Frage an Gerda Hasselfeldt von Tristan W. bezüglich Gesellschaftspolitik, soziale Gruppen
Sehr geehrte Frau Hasselfeldt.
Was halten Sie von der Einführung eines öffentlichen, verbindlichen Lobbyregisters?
Mit freundlichen Grüßen
Tristan Wennrich
Sehr geehrter Herr Wennrich,
haben Sie Dank für Ihre E-Mail zum Thema „Demokratie und Bürgerrechte“.
Ich halte Ihre Forderung nach der Einführung eines öffentlichen, verbindlichen Lobbyregisters für unnötig, denn es existiert bereits eine Art „verbindliches Lobby(isten)register" über die „Allgemeine Verwaltungsvorschrift zum Einsatz von außerhalb des öffentlichen Dienstes Beschäftigten (externen Personen) in der Bundesverwaltung", die CDU und CSU durchgesetzt haben.

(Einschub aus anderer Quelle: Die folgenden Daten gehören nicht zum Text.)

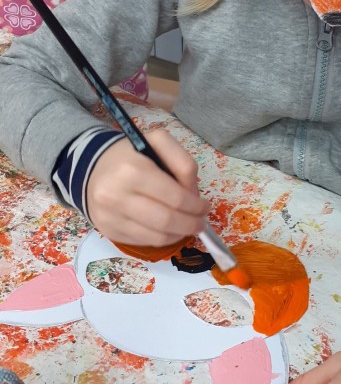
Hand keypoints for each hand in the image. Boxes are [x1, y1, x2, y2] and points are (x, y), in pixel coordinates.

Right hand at [86, 129, 210, 245]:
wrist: (93, 168)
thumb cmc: (132, 155)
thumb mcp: (158, 143)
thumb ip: (182, 162)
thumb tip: (194, 196)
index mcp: (133, 170)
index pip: (175, 197)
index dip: (196, 206)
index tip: (205, 206)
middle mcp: (117, 195)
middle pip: (167, 220)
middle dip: (191, 224)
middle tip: (201, 223)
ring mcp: (110, 216)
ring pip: (156, 236)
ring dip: (179, 234)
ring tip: (188, 227)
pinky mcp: (108, 231)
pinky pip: (143, 241)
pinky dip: (162, 238)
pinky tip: (169, 230)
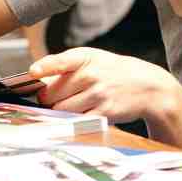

Im Deutschen Bundestag wird seit 1972 eine öffentliche Liste geführt, in der Verbände eingetragen werden können, die Interessen gegenüber dem Bundestag oder der Bundesregierung vertreten. Zu den Angaben, die für die Registrierung erforderlich sind, gehören der Name und Sitz des Verbandes, die Zusammensetzung von Vorstand und Geschäftsführung, sein Interessenbereich, die Mitgliederzahl, die Anzahl der angeschlossenen Organisationen, die Namen der Verbandsvertreter und die Anschrift der Geschäftsstelle am Sitz von Bundestag und Bundesregierung. Die Eintragung in die Liste ist Voraussetzung für eine Anhörung ihrer Vertreter und die Ausstellung von Hausausweisen. Die Liste wird auf der Internetseite des Bundestages und im Bundesanzeiger veröffentlicht.
Das Herantragen von Interessen an Abgeordnete - in ihren Wahlkreisen wie am Sitz des Bundestages - gehört zur parlamentarischen Demokratie. Parlamentarische Entscheidungen, in denen es um diese Interessen geht, sind nachvollziehbar. Dafür sorgt die Vielfalt der Beteiligten an den politischen Entscheidungsprozessen: Fraktionen und Koalitionskreise, Parlament und Fachausschüsse, öffentliche Anhörungen, Beiräte, Sachverständige so-wie unterschiedlichste - auch gegensätzliche - Interessenvertreter bis hin zum Bundesrat und dem Vermittlungsausschuss. Sie verhindern die Durchsetzung einseitiger Interessen zu Lasten des Gemeinwohls.
Eine Dokumentationspflicht für jede vermeintlich unmittelbare oder mittelbare Beeinflussung von Vorlagen der Exekutive durch Lobbyisten lehne ich ab. Eine solche Verpflichtung würde zu einem unübersehbaren Verwaltungsaufwand führen. Jedes Zusammentreffen mit Externen müsste dann von der Verwaltung vorsorglich dokumentiert werden, da dieses unter Umständen zu einem späteren Zeitpunkt als jedenfalls mittelbare Beeinflussung einer Vorlage der Exekutive an das Parlament durch Lobbyisten gewertet werden könnte. Praxistauglich wäre dies nicht.